Top of The data

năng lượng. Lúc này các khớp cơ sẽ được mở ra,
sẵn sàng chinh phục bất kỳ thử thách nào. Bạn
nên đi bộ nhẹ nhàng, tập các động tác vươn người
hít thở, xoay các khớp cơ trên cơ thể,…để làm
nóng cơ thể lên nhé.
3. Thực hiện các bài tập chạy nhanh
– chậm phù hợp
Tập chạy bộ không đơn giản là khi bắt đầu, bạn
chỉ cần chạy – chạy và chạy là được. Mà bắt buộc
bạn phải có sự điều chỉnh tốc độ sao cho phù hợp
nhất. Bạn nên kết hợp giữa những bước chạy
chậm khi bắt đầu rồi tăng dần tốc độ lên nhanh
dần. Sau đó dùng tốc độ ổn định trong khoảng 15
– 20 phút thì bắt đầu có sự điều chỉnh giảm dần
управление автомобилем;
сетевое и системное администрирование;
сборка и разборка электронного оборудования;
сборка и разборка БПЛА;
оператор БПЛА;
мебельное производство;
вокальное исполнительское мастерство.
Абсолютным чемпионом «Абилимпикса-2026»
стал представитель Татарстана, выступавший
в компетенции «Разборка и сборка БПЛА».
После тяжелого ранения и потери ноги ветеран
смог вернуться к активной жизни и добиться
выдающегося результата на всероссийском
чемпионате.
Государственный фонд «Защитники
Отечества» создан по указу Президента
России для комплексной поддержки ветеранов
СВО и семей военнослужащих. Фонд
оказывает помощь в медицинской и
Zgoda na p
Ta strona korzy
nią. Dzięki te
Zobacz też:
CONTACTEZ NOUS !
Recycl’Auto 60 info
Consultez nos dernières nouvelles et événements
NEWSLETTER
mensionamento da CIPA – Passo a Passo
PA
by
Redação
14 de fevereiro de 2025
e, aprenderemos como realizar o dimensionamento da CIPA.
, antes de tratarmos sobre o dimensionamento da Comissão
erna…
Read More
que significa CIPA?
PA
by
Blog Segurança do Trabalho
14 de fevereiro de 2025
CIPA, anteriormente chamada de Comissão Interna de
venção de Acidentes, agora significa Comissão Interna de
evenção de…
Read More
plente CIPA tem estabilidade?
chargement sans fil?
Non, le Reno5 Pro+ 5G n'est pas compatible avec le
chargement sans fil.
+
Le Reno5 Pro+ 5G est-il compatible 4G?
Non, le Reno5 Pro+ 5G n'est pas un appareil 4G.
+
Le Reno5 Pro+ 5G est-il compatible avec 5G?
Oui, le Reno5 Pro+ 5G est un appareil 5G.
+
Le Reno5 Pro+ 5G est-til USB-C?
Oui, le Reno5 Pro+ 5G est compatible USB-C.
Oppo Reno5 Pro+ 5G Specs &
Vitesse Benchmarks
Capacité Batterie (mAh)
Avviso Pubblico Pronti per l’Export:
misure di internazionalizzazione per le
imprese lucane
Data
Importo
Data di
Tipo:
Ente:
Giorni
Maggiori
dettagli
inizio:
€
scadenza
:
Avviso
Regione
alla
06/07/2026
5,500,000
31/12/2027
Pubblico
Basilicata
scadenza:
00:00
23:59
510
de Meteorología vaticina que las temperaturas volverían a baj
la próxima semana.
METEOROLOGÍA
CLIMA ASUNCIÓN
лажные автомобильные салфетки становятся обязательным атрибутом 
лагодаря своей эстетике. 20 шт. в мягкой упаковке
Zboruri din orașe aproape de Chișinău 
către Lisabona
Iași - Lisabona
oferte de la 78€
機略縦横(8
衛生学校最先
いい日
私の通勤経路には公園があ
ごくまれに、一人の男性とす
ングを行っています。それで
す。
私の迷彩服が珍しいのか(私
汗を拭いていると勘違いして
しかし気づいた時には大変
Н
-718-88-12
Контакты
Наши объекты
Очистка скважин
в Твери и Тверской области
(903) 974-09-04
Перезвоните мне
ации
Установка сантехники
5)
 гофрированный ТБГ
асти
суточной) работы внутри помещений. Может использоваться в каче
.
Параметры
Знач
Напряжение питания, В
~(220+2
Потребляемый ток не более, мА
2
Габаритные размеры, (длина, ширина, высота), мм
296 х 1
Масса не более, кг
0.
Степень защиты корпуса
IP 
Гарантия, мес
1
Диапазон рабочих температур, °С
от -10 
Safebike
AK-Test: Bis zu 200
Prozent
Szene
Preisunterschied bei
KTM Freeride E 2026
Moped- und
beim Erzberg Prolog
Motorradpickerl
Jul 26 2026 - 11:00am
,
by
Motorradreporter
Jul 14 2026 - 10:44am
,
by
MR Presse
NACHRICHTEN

Bottom of The data

• Activity: Please write out each entry shown above exactly as given.

• Exercise solution:
năng lượng. Lúc này các khớp cơ sẽ được mở ra,
sẵn sàng chinh phục bất kỳ thử thách nào. Bạn
nên đi bộ nhẹ nhàng, tập các động tác vươn người
hít thở, xoay các khớp cơ trên cơ thể,…để làm
nóng cơ thể lên nhé.
3. Thực hiện các bài tập chạy nhanh
– chậm phù hợp
Tập chạy bộ không đơn giản là khi bắt đầu, bạn
chỉ cần chạy – chạy và chạy là được. Mà bắt buộc
bạn phải có sự điều chỉnh tốc độ sao cho phù hợp
nhất. Bạn nên kết hợp giữa những bước chạy
chậm khi bắt đầu rồi tăng dần tốc độ lên nhanh
dần. Sau đó dùng tốc độ ổn định trong khoảng 15
– 20 phút thì bắt đầu có sự điều chỉnh giảm dần
управление автомобилем;
сетевое и системное администрирование;
сборка и разборка электронного оборудования;
сборка и разборка БПЛА;
оператор БПЛА;
мебельное производство;
вокальное исполнительское мастерство.
Абсолютным чемпионом «Абилимпикса-2026»
стал представитель Татарстана, выступавший
в компетенции «Разборка и сборка БПЛА».
После тяжелого ранения и потери ноги ветеран
смог вернуться к активной жизни и добиться
выдающегося результата на всероссийском
чемпионате.
Государственный фонд «Защитники
Отечества» создан по указу Президента
России для комплексной поддержки ветеранов
СВО и семей военнослужащих. Фонд
оказывает помощь в медицинской и
Zgoda na p
Ta strona korzy
nią. Dzięki te
Zobacz też:
CONTACTEZ NOUS !
Recycl’Auto 60 info
Consultez nos dernières nouvelles et événements
NEWSLETTER
mensionamento da CIPA – Passo a Passo
PA
by
Redação
14 de fevereiro de 2025
e, aprenderemos como realizar o dimensionamento da CIPA.
, antes de tratarmos sobre o dimensionamento da Comissão
erna…
Read More
que significa CIPA?
PA
by
Blog Segurança do Trabalho
14 de fevereiro de 2025
CIPA, anteriormente chamada de Comissão Interna de
venção de Acidentes, agora significa Comissão Interna de
evenção de…
Read More
plente CIPA tem estabilidade?
chargement sans fil?
Non, le Reno5 Pro+ 5G n'est pas compatible avec le
chargement sans fil.
+
Le Reno5 Pro+ 5G est-il compatible 4G?
Non, le Reno5 Pro+ 5G n'est pas un appareil 4G.
+
Le Reno5 Pro+ 5G est-il compatible avec 5G?
Oui, le Reno5 Pro+ 5G est un appareil 5G.
+
Le Reno5 Pro+ 5G est-til USB-C?
Oui, le Reno5 Pro+ 5G est compatible USB-C.
Oppo Reno5 Pro+ 5G Specs &
Vitesse Benchmarks
Capacité Batterie (mAh)
Avviso Pubblico Pronti per l’Export:
misure di internazionalizzazione per le
imprese lucane
Data
Importo
Data di
Tipo:
Ente:
Giorni
Maggiori
dettagli
inizio:
€
scadenza
:
Avviso
Regione
alla
06/07/2026
5,500,000
31/12/2027
Pubblico
Basilicata
scadenza:
00:00
23:59
510
de Meteorología vaticina que las temperaturas volverían a baj
la próxima semana.
METEOROLOGÍA
CLIMA ASUNCIÓN
лажные автомобильные салфетки становятся обязательным атрибутом 
лагодаря своей эстетике. 20 шт. в мягкой упаковке
Zboruri din orașe aproape de Chișinău 
către Lisabona
Iași - Lisabona
oferte de la 78€
機略縦横(8
衛生学校最先
いい日
私の通勤経路には公園があ
ごくまれに、一人の男性とす
ングを行っています。それで
す。
私の迷彩服が珍しいのか(私
汗を拭いていると勘違いして
しかし気づいた時には大変
Н
-718-88-12
Контакты
Наши объекты
Очистка скважин
в Твери и Тверской области
(903) 974-09-04
Перезвоните мне
ации
Установка сантехники
5)
 гофрированный ТБГ
асти
суточной) работы внутри помещений. Может использоваться в каче
.
Параметры
Знач
Напряжение питания, В
~(220+2
Потребляемый ток не более, мА
2
Габаритные размеры, (длина, ширина, высота), мм
296 х 1
Масса не более, кг
0.
Степень защиты корпуса
IP 
Гарантия, мес
1
Диапазон рабочих температур, °С
от -10 
Safebike
AK-Test: Bis zu 200
Prozent
Szene
Preisunterschied bei
KTM Freeride E 2026
Moped- und
beim Erzberg Prolog
Motorradpickerl
Jul 26 2026 - 11:00am
,
by
Motorradreporter
Jul 14 2026 - 10:44am
,
by
MR Presse
NACHRICHTEN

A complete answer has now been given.